Padres' trade deadline gamble looks bleaker after latest injury update

Deadline bets come with risk. Cortes’ tendon repair just showed the fine print, and it stretches well past the All-Star break.
Baltimore Orioles v San Diego Padres
Baltimore Orioles v San Diego Padres | Sean M. Haffey/GettyImages

This is the part the San Diego Padres never want to admit lives inside every July dice roll: the downside. You talk yourself into upside, you picture the version of Nestor Cortes that diced the AL East with angle, tempo, and carry at the letters, and you convince yourself a change of scenery plus a clean bill of health can buy you postseason outs. The math looks fine on the whiteboard. Then September shows up with a medical update that turns the whole bet into a cautionary slide for next year’s front office meetings.

Because here’s where the story actually lands. On the heels of an injury-plagued season, Cortes announced he underwent surgery on his throwing arm, with Francys Romero reporting a tendon repair and a nine-to-ten-month recovery window. That isn’t just a delay; it’s a reframe. 

Latest Nestor Cortes setback makes Padres’ deadline swing look ugly

Even if everything breaks right, you’re looking at a lefty who won’t pick up a ball until around the All-Star break, then needs a runway of flat-grounds, bullpens, and live BPs before the rehab clock even starts. Add it up and a minor-league mound likely doesn’t happen until the back half of August. Maybe there’s a late bullpen cameo if the stars align, but the sober read is simple: he’s a ’27 target, not a ’26 solution.

Cortes’ year was already wobbling long before the knife. Traded from the Yankees to the Brewers in the Devin Williams/Caleb Durbin swap, he wore a five-homer Milwaukee debut against his old club, briefly stabilized with six shutout innings versus Cincinnati, then hit the injured list with a flexor strain. That made two flexor issues in two years (he finished his last season in the Bronx with the same problem), which is the kind of medical breadcrumb trail that forces teams to start budgeting contingency innings.
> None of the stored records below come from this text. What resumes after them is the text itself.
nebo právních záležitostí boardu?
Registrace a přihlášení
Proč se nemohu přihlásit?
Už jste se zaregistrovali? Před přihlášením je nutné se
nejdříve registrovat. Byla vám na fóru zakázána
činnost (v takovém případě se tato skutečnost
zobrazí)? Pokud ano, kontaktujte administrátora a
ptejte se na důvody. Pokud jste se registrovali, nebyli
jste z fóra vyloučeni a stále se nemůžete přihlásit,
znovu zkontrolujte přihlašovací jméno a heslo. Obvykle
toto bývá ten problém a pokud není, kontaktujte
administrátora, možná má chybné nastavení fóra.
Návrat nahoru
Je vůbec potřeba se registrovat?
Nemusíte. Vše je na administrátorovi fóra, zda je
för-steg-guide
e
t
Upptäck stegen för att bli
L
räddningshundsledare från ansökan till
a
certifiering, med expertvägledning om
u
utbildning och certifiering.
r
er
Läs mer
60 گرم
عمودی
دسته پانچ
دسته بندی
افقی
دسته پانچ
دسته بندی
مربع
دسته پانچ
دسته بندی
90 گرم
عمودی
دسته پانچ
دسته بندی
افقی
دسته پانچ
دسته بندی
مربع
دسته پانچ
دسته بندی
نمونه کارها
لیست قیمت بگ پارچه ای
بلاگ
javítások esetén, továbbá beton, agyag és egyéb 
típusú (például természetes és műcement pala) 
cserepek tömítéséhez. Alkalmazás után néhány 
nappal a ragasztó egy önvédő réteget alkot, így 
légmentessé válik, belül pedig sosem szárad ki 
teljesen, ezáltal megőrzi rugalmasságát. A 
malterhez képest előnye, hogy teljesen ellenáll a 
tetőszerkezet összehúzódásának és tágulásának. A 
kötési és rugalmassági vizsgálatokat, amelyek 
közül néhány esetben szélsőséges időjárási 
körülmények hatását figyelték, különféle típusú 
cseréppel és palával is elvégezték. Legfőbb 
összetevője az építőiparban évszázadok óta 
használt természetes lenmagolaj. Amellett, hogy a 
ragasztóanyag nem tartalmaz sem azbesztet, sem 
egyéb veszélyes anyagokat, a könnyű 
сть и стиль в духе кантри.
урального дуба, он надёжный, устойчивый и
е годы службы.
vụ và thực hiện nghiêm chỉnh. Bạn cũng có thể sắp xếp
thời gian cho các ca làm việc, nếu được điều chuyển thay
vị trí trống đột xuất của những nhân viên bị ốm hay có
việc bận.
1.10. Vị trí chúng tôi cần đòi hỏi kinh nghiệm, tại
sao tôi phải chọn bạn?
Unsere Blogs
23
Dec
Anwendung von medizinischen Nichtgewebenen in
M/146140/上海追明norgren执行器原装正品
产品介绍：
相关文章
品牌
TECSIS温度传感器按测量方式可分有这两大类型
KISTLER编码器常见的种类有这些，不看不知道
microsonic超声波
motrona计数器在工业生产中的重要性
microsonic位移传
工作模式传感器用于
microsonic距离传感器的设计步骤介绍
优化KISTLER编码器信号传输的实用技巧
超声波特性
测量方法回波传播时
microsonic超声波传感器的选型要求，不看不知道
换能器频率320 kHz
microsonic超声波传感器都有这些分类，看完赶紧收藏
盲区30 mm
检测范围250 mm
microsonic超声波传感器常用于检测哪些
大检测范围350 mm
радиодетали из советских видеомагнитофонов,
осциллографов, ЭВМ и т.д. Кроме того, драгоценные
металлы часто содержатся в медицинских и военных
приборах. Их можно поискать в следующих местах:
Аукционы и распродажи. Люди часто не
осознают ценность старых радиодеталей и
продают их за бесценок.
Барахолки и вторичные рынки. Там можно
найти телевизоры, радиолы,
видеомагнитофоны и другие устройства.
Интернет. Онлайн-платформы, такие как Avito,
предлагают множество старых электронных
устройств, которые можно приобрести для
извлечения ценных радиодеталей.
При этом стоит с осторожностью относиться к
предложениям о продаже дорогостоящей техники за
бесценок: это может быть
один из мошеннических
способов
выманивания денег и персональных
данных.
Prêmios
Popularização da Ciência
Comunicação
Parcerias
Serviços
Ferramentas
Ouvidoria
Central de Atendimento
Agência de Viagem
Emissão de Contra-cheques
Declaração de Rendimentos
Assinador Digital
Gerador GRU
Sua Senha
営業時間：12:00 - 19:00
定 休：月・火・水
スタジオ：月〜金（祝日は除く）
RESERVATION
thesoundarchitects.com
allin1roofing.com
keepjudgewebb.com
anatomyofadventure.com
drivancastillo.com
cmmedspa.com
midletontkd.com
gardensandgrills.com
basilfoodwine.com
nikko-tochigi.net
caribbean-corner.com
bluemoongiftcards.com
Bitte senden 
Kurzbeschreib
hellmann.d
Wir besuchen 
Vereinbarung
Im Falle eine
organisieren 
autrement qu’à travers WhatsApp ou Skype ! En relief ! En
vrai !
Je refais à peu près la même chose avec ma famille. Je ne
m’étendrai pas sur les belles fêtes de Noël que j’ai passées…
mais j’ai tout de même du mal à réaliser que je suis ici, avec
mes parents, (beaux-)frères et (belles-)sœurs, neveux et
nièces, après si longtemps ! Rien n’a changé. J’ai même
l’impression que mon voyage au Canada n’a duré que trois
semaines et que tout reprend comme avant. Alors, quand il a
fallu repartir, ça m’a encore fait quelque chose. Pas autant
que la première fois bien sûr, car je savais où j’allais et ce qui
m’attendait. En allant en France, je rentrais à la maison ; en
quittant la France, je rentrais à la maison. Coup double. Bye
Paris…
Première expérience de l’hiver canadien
And yet, you understand why San Diego talked themselves into the profile. Cortes  lived at the top of the zone with deceptive life and mixed looks to keep barrels off schedule. From 2021–24 he ran a sub-4.00 ERA in three of four seasons, punched out more than a quarter of hitters from ’21–’23, and finished eighth in the 2022 Cy Young race. That version plays anywhere, especially in a division where neutralizing right-handed thunder is a weekly assignment.

The problem is the version the Padres actually got. In six appearances with San Diego, Cortes posted a 5.47 ERA over 26 1/3 innings, completed six frames just once, and ran below-average strikeout and walk rates. He never quite found the late life that makes 91 look like 94, and the margin for error vanished whenever he fell behind. By early September, the Padres shut him down with what was termed a biceps strain.

So what does the market do with this? Cortes is an impending free agent, and the surgery timing all but guarantees a major-league deal. For the Padres, this is the hard lesson hiding inside the phrase deadline gamble. The opportunity cost is real (roster spots, innings that could have gone to internal arms, the simple fact of attention), and the payoff window just slid another year down the road. None of this makes Cortes a bad bet in a vacuum, his track record will always tempt, but it does make the July calculus look bleaker in hindsight.

San Diego swung for a creative fix and got a medical project. If there’s a silver lining, it’s only this: the front office now has clarity early enough to build a rotation plan that doesn’t depend on a miracle.